At length the President found his voice.

"What has happened?" he asked.

Professor Pludder, with the new light that had come to him, was as ready
with an explanation as Cosmo Versal himself had been under similar
circumstances.

"We must have run out of the nebula."

"The nebula!" returned Mr. Samson in surprise. "Has there been a nebula,
then?"

"Without question," was the professor's answer. "Nothing but an encounter
with a watery nebula could have had such a result."

"But you always said----" began the President.

"Yes," Pludder broke in, "but one may be in error sometimes."

"Then, Cosmo Versal----"

"Let us not discuss Cosmo Versal," exclaimed Professor Pludder, with a
return of his old dictatorial manner.




CHAPTER XV

PROFESSOR PLUDDER'S DEVICE


Morning dawned brilliantly on Mount Mitchell and revealed to the
astonished eyes of the watchers an endless expanse of water, gleaming and
sparkling in the morning sunlight. It was a spectacle at once beautiful
and fearful, and calculated to make their hearts sink with pity no less
than with terror.
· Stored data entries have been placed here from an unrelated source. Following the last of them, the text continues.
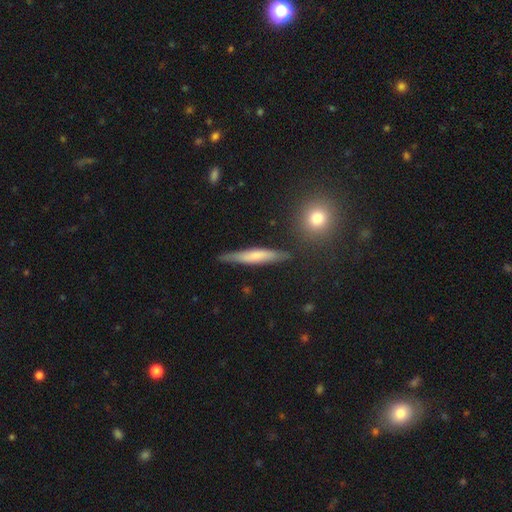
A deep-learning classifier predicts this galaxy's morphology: Overall: smooth (55%; featured or disk 38%). How rounded: cigar-shaped (90%). Merging: none (79%).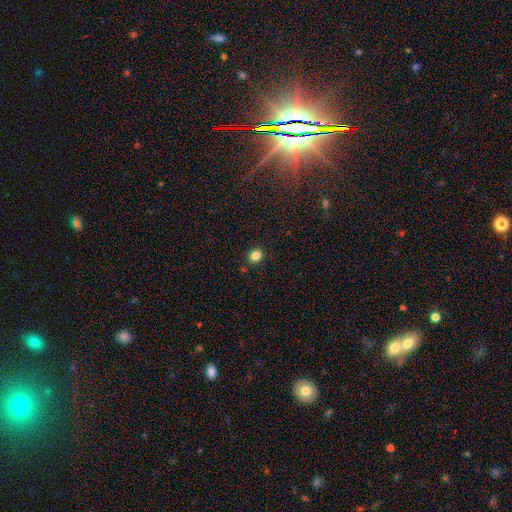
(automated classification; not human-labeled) The model was most divided on "how rounded": round: 82%, in between: 17%, cigar-shaped: 1%. More confident: merging — none (88%); smooth or featured — smooth (83%).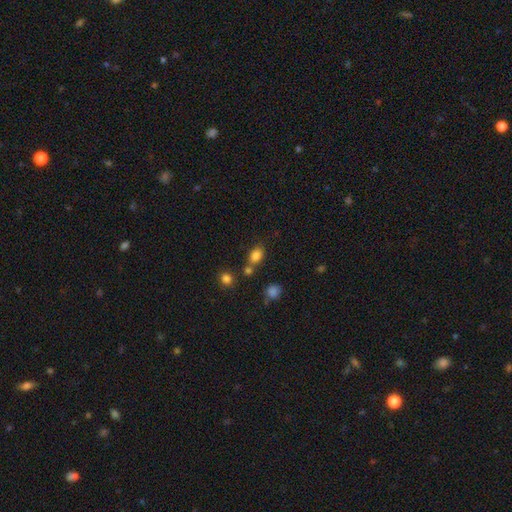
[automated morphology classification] Q: Smooth or featured?
A: smooth (83%); runner-up: star or artifact (12%)
Q: How rounded?
A: in between (71%); runner-up: round (27%)
Q: Merging?
A: none (64%); runner-up: merger (18%)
But for a time they were distracted from the awful
thoughts which such a sight must inspire by anxiety concerning themselves.
They could not drive away the fear that, at any moment, the awful clouds
might return and the terrible downpour be resumed.

But Professor Pludder, whose comprehension of the cause of the deluge was
growing clearer the more he thought about it, did not share the anxiety
of the President and the others.

"The brightness of the sky," he said, "shows that there is no considerable
quantity of condensing vapor left in the atmosphere. If the earth has run
out of the nebula, that is likely to be the end of the thing. If there is
more of the nebulous matter in surrounding space we may miss it entirely,
or, if not, a long time would elapse before we came upon it.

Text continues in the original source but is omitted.